## Exercise objective:
The entries shown below are to be printed in full, unaltered.

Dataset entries
┌──

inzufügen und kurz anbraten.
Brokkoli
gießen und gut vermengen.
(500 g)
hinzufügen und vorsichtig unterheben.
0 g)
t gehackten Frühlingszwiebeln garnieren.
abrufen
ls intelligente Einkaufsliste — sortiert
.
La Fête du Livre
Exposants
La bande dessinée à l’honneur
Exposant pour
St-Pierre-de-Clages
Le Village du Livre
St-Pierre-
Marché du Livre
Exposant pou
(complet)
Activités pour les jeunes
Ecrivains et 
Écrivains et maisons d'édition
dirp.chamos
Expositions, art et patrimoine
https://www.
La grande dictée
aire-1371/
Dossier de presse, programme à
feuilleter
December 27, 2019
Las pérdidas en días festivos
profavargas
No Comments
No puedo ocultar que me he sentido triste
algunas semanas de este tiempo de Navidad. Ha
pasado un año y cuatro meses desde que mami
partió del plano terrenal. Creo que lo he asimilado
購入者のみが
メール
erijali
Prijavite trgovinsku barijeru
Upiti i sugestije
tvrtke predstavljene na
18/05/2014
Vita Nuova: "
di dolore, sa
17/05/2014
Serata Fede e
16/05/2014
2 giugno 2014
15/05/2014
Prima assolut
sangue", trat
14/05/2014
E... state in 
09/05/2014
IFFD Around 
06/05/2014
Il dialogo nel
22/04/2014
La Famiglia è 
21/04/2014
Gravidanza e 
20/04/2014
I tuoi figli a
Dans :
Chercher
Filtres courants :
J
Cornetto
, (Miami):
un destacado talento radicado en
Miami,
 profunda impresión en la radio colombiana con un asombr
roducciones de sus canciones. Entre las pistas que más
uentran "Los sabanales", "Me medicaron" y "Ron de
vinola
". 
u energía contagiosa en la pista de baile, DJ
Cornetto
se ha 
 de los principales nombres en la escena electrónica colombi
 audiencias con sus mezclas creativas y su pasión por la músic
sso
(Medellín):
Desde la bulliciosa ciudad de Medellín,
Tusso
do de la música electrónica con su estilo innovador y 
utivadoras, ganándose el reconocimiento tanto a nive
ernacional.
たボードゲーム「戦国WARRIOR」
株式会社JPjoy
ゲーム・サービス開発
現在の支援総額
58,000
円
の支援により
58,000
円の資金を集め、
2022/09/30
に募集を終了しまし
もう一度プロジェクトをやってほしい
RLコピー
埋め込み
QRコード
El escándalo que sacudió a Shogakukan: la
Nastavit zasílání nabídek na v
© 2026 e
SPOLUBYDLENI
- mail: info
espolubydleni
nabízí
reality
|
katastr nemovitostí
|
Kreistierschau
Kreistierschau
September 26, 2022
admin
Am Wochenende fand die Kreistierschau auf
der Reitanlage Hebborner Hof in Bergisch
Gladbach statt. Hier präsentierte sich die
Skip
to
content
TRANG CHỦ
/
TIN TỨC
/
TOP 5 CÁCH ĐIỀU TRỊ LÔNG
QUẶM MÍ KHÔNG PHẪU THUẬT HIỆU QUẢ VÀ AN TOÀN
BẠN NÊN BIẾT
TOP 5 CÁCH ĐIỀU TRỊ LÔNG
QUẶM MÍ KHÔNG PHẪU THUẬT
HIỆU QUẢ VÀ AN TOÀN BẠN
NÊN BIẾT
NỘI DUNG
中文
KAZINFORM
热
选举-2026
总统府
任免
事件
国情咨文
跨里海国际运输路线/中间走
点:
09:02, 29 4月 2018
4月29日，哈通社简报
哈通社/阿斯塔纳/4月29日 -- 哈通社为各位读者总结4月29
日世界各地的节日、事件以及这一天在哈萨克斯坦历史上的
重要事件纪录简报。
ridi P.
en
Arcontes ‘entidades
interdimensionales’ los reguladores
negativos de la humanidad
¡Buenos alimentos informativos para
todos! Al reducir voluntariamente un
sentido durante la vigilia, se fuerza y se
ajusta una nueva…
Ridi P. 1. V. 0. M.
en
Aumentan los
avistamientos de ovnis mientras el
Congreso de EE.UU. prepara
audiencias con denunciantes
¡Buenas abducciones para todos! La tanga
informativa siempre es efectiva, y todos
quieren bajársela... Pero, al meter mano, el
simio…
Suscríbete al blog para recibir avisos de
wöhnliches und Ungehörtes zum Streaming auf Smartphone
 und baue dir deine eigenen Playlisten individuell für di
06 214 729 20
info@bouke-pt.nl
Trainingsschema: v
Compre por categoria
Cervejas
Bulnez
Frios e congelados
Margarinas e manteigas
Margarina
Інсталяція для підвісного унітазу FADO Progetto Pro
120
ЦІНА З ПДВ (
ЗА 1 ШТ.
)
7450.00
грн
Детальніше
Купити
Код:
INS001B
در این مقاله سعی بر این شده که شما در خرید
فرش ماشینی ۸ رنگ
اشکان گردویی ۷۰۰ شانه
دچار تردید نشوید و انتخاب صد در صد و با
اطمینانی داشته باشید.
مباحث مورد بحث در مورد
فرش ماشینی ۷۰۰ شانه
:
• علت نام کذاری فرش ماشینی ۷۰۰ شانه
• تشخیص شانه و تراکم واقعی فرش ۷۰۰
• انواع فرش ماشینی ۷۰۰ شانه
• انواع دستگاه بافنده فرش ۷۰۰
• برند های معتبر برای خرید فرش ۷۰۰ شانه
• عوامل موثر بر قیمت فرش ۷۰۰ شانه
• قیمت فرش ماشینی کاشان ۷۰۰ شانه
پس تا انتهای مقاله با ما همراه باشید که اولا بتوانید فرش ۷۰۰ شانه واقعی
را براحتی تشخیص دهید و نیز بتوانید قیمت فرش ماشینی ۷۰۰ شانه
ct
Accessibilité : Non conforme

└──

## Result:
inzufügen und kurz anbraten.
Brokkoli
gießen und gut vermengen.
(500 g)
hinzufügen und vorsichtig unterheben.
0 g)
t gehackten Frühlingszwiebeln garnieren.
abrufen
ls intelligente Einkaufsliste — sortiert
.
La Fête du Livre
Exposants
La bande dessinée à l’honneur
Exposant pour
St-Pierre-de-Clages
Le Village du Livre
St-Pierre-
Marché du Livre
Exposant pou
(complet)
Activités pour les jeunes
Ecrivains et 
Écrivains et maisons d'édition
dirp.chamos
Expositions, art et patrimoine
https://www.
La grande dictée
aire-1371/
Dossier de presse, programme à
feuilleter
December 27, 2019
Las pérdidas en días festivos
profavargas
No Comments
No puedo ocultar que me he sentido triste
algunas semanas de este tiempo de Navidad. Ha
pasado un año y cuatro meses desde que mami
partió del plano terrenal. Creo que lo he asimilado
購入者のみが
メール
erijali
Prijavite trgovinsku barijeru
Upiti i sugestije
tvrtke predstavljene na
18/05/2014
Vita Nuova: "
di dolore, sa
17/05/2014
Serata Fede e
16/05/2014
2 giugno 2014
15/05/2014
Prima assolut
sangue", trat
14/05/2014
E... state in 
09/05/2014
IFFD Around 
06/05/2014
Il dialogo nel
22/04/2014
La Famiglia è 
21/04/2014
Gravidanza e 
20/04/2014
I tuoi figli a
Dans :
Chercher
Filtres courants :
J
Cornetto
, (Miami):
un destacado talento radicado en
Miami,
 profunda impresión en la radio colombiana con un asombr
roducciones de sus canciones. Entre las pistas que más
uentran "Los sabanales", "Me medicaron" y "Ron de
vinola
". 
u energía contagiosa en la pista de baile, DJ
Cornetto
se ha 
 de los principales nombres en la escena electrónica colombi
 audiencias con sus mezclas creativas y su pasión por la músic
sso
(Medellín):
Desde la bulliciosa ciudad de Medellín,
Tusso
do de la música electrónica con su estilo innovador y 
utivadoras, ganándose el reconocimiento tanto a nive
ernacional.
たボードゲーム「戦国WARRIOR」
株式会社JPjoy
ゲーム・サービス開発
現在の支援総額
58,000
円
の支援により
58,000
円の資金を集め、
2022/09/30
に募集を終了しまし
もう一度プロジェクトをやってほしい
RLコピー
埋め込み
QRコード
El escándalo que sacudió a Shogakukan: la
Nastavit zasílání nabídek na v
© 2026 e
SPOLUBYDLENI
- mail: info
espolubydleni
nabízí
reality
|
katastr nemovitostí
|
Kreistierschau
Kreistierschau
September 26, 2022
admin
Am Wochenende fand die Kreistierschau auf
der Reitanlage Hebborner Hof in Bergisch
Gladbach statt. Hier präsentierte sich die
Skip
to
content
TRANG CHỦ
/
TIN TỨC
/
TOP 5 CÁCH ĐIỀU TRỊ LÔNG
QUẶM MÍ KHÔNG PHẪU THUẬT HIỆU QUẢ VÀ AN TOÀN
BẠN NÊN BIẾT
TOP 5 CÁCH ĐIỀU TRỊ LÔNG
QUẶM MÍ KHÔNG PHẪU THUẬT
HIỆU QUẢ VÀ AN TOÀN BẠN
NÊN BIẾT
NỘI DUNG
中文
KAZINFORM
热
选举-2026
总统府
任免
事件
国情咨文
跨里海国际运输路线/中间走
点:
09:02, 29 4月 2018
4月29日，哈通社简报
哈通社/阿斯塔纳/4月29日 -- 哈通社为各位读者总结4月29
日世界各地的节日、事件以及这一天在哈萨克斯坦历史上的
重要事件纪录简报。
ridi P.
en
Arcontes ‘entidades
interdimensionales’ los reguladores
negativos de la humanidad
¡Buenos alimentos informativos para
todos! Al reducir voluntariamente un
sentido durante la vigilia, se fuerza y se
ajusta una nueva…
Ridi P. 1. V. 0. M.
en
Aumentan los
avistamientos de ovnis mientras el
Congreso de EE.UU. prepara
audiencias con denunciantes
¡Buenas abducciones para todos! La tanga
informativa siempre es efectiva, y todos
quieren bajársela... Pero, al meter mano, el
simio…
Suscríbete al blog para recibir avisos de
wöhnliches und Ungehörtes zum Streaming auf Smartphone
 und baue dir deine eigenen Playlisten individuell für di
06 214 729 20
info@bouke-pt.nl
Trainingsschema: v
Compre por categoria
Cervejas
Bulnez
Frios e congelados
Margarinas e manteigas
Margarina
Інсталяція для підвісного унітазу FADO Progetto Pro
120
ЦІНА З ПДВ (
ЗА 1 ШТ.
)
7450.00
грн
Детальніше
Купити
Код:
INS001B
در این مقاله سعی بر این شده که شما در خرید
فرش ماشینی ۸ رنگ
اشکان گردویی ۷۰۰ شانه
دچار تردید نشوید و انتخاب صد در صد و با
اطمینانی داشته باشید.
مباحث مورد بحث در مورد
فرش ماشینی ۷۰۰ شانه
:
• علت نام کذاری فرش ماشینی ۷۰۰ شانه
• تشخیص شانه و تراکم واقعی فرش ۷۰۰
• انواع فرش ماشینی ۷۰۰ شانه
• انواع دستگاه بافنده فرش ۷۰۰
• برند های معتبر برای خرید فرش ۷۰۰ شانه
• عوامل موثر بر قیمت فرش ۷۰۰ شانه
• قیمت فرش ماشینی کاشان ۷۰۰ شانه
پس تا انتهای مقاله با ما همراه باشید که اولا بتوانید فرش ۷۰۰ شانه واقعی
را براحتی تشخیص دهید و نیز بتوانید قیمت فرش ماشینی ۷۰۰ شانه
ct
Accessibilité : Non conforme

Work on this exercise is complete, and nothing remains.